• [What is expected] Using the data beneath this instruction, retype only the lines from the one that contains "32: (431, 446, 1.97)" down to the one that contains "25: (234, 236, 238.63)", both included, exactly as they appear.

• [Data records]
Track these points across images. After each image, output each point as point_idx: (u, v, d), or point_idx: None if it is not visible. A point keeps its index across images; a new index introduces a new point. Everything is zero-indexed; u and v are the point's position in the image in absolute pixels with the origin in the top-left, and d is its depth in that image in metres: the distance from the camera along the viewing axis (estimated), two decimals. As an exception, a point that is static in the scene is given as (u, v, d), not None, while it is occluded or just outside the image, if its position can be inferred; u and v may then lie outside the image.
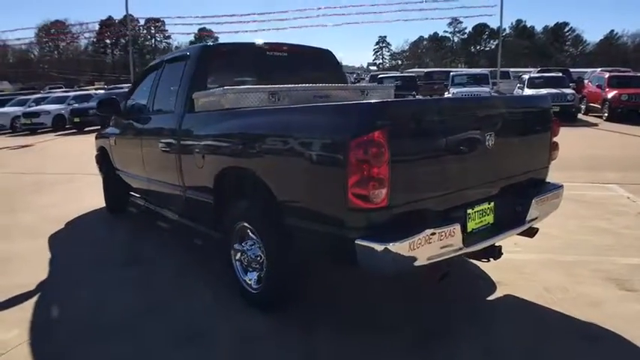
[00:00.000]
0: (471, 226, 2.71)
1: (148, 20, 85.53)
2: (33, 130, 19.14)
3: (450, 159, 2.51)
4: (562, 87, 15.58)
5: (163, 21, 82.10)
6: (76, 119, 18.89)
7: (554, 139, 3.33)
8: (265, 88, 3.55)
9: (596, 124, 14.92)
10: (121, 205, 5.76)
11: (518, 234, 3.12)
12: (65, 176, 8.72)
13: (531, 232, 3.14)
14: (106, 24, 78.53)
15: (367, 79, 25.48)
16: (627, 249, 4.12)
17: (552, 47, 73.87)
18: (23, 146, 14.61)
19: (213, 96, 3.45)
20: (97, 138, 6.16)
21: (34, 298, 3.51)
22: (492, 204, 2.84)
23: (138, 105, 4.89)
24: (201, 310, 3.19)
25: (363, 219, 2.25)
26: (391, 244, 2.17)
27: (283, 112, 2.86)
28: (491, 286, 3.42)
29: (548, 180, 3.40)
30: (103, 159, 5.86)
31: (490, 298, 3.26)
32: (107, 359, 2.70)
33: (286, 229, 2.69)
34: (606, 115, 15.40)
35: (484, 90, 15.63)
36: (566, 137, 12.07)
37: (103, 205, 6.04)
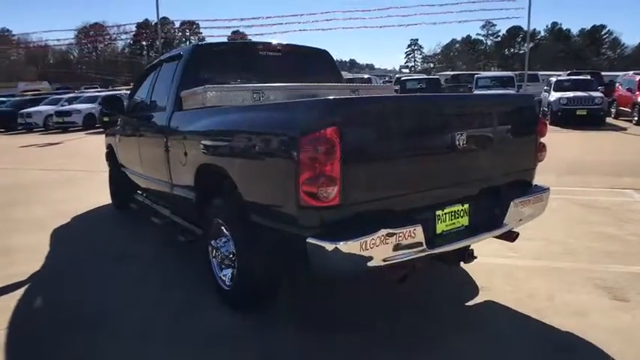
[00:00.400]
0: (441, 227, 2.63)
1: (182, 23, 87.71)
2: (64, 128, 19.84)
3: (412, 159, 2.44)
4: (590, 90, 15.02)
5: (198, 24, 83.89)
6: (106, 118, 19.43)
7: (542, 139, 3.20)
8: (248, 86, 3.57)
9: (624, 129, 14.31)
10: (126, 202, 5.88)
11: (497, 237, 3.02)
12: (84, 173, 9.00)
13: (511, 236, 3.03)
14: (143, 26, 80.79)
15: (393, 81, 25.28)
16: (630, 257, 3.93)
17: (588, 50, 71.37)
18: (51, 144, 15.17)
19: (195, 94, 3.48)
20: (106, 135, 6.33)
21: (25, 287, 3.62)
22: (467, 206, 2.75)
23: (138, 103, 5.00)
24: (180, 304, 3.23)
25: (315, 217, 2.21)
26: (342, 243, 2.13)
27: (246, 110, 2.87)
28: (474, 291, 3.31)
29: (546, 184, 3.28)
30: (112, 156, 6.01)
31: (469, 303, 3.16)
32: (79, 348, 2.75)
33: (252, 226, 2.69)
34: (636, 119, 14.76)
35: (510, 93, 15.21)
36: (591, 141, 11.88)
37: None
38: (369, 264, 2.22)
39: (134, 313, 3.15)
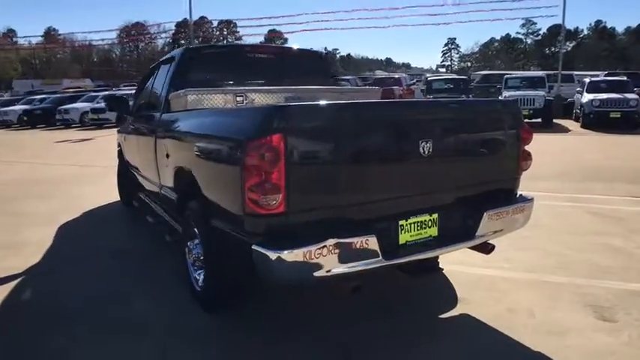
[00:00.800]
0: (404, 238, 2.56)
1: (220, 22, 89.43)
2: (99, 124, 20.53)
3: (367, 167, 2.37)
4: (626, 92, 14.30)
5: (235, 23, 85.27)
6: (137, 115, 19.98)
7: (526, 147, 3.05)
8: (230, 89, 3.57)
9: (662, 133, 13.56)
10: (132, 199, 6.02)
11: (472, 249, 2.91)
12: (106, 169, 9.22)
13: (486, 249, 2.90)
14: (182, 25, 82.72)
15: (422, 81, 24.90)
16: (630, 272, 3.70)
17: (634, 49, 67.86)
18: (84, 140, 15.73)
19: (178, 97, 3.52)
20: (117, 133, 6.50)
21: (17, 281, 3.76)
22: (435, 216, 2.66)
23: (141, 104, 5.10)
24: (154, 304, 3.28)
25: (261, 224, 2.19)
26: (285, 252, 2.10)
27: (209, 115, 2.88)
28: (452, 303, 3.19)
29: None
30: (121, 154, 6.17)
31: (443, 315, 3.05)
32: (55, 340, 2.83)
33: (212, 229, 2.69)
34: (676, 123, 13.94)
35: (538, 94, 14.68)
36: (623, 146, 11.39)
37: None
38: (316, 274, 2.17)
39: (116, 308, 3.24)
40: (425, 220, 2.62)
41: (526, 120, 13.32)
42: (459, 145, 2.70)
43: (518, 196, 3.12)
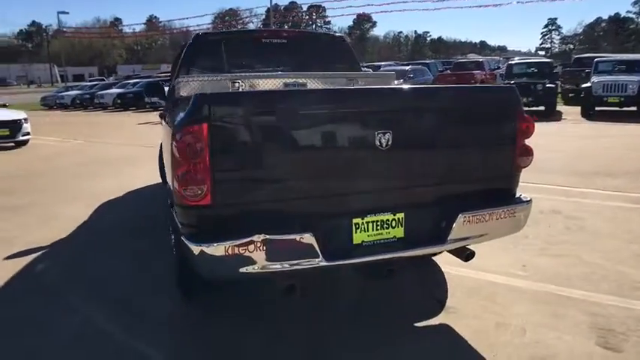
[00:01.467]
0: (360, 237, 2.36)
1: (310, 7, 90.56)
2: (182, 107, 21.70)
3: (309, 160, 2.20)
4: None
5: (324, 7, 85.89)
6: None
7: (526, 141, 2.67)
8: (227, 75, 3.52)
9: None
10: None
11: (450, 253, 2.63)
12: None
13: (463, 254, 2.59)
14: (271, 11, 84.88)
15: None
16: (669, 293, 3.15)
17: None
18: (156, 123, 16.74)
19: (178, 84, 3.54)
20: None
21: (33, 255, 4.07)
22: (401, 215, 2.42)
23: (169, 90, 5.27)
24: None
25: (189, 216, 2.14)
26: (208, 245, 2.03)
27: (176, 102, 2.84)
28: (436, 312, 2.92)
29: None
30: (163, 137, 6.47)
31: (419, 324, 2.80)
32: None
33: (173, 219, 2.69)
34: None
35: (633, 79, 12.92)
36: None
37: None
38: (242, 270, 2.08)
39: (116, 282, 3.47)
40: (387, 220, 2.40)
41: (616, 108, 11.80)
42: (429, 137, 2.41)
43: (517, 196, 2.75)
--
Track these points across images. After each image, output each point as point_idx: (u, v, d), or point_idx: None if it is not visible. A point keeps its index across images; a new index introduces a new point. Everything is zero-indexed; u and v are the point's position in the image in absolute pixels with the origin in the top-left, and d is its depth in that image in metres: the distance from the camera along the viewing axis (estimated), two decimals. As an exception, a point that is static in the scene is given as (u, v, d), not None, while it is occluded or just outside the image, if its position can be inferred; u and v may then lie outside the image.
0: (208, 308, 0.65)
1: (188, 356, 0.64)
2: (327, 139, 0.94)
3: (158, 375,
* * *
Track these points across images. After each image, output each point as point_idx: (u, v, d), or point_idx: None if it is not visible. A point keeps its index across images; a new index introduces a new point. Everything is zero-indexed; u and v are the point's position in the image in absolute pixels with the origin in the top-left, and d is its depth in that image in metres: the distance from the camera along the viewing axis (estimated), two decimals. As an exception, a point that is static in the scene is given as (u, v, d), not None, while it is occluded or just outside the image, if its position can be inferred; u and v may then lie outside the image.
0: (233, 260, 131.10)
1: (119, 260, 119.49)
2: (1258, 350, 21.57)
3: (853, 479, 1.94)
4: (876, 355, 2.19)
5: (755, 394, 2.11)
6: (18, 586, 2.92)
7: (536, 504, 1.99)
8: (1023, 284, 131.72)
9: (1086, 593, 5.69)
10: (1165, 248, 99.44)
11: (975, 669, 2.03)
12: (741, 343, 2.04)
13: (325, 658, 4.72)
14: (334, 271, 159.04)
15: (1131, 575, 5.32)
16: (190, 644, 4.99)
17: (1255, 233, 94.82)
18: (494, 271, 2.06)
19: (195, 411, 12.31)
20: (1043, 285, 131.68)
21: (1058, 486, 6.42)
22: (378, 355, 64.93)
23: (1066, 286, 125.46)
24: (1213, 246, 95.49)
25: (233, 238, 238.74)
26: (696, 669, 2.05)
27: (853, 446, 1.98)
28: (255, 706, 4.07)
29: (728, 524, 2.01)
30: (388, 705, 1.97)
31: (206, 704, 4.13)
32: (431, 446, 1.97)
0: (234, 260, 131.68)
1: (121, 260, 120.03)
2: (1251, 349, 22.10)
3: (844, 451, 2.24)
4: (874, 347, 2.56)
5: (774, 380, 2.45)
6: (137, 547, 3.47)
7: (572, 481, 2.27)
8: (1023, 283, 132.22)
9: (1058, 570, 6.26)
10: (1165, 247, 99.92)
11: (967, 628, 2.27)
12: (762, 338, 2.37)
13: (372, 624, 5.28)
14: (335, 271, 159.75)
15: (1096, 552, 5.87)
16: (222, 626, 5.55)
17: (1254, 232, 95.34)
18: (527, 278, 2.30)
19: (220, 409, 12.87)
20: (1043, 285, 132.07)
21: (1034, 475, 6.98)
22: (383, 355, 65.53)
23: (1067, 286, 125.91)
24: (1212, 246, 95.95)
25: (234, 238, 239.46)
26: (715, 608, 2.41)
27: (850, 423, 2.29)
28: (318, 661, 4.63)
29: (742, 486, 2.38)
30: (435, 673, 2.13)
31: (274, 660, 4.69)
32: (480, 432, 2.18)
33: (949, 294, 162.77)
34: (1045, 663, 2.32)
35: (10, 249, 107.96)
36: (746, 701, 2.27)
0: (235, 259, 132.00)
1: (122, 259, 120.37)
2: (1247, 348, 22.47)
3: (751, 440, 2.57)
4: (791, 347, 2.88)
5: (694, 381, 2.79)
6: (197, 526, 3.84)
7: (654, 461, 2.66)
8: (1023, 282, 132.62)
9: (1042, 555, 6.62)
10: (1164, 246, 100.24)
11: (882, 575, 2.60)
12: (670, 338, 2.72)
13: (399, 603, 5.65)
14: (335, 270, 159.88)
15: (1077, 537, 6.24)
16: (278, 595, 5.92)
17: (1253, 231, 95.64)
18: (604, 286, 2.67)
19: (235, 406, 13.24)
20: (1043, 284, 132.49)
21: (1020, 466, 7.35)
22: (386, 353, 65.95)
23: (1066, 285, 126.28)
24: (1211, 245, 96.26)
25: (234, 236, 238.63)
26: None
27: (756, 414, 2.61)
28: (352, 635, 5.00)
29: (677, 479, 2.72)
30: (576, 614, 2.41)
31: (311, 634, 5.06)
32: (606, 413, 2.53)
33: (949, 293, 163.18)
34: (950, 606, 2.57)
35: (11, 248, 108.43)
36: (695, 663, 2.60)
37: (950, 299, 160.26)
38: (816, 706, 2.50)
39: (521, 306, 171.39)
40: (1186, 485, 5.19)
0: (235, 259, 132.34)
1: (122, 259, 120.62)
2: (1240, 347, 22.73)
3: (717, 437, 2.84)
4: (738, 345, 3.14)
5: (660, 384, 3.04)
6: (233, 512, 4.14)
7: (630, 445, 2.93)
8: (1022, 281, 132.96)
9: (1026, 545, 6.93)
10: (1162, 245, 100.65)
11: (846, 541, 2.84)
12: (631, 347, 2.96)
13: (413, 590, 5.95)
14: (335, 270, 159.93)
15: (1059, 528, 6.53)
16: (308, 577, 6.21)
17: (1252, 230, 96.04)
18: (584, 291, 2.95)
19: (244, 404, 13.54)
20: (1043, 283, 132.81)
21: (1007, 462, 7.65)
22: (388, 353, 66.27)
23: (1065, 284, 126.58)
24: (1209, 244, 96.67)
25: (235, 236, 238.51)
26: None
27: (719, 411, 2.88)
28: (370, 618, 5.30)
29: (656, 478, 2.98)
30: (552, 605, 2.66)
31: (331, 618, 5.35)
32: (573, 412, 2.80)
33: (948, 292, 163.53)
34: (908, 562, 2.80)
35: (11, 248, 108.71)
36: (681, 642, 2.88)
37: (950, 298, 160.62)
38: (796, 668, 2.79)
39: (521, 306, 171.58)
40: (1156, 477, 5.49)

• [Response to the exercise]
32: (431, 446, 1.97)
0: (234, 260, 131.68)
1: (121, 260, 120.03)
2: (1251, 349, 22.10)
3: (844, 451, 2.24)
4: (874, 347, 2.56)
5: (774, 380, 2.45)
6: (137, 547, 3.47)
7: (572, 481, 2.27)
8: (1023, 283, 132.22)
9: (1058, 570, 6.26)
10: (1165, 247, 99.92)
11: (967, 628, 2.27)
12: (762, 338, 2.37)
13: (372, 624, 5.28)
14: (335, 271, 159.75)
15: (1096, 552, 5.87)
16: (222, 626, 5.55)
17: (1254, 232, 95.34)
18: (527, 278, 2.30)
19: (220, 409, 12.87)
20: (1043, 285, 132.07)
21: (1034, 475, 6.98)
22: (383, 355, 65.53)
23: (1067, 286, 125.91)
24: (1212, 246, 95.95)
25: (234, 238, 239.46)
26: (715, 608, 2.41)
27: (850, 423, 2.29)
28: (318, 661, 4.63)
29: (742, 486, 2.38)
30: (435, 673, 2.13)
31: (274, 660, 4.69)
32: (480, 432, 2.18)
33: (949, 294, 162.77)
34: (1045, 663, 2.32)
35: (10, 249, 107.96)
36: (746, 701, 2.27)
0: (235, 259, 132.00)
1: (122, 259, 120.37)
2: (1247, 348, 22.47)
3: (751, 440, 2.57)
4: (791, 347, 2.88)
5: (694, 381, 2.79)
6: (197, 526, 3.84)
7: (654, 461, 2.66)
8: (1023, 282, 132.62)
9: (1042, 555, 6.62)
10: (1164, 246, 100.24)
11: (882, 575, 2.60)
12: (670, 338, 2.72)
13: (399, 603, 5.65)
14: (335, 270, 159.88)
15: (1077, 537, 6.24)
16: (278, 595, 5.92)
17: (1253, 231, 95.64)
18: (604, 286, 2.67)
19: (235, 406, 13.24)
20: (1043, 284, 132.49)
21: (1020, 466, 7.35)
22: (386, 353, 65.95)
23: (1066, 285, 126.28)
24: (1211, 245, 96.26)
25: (234, 236, 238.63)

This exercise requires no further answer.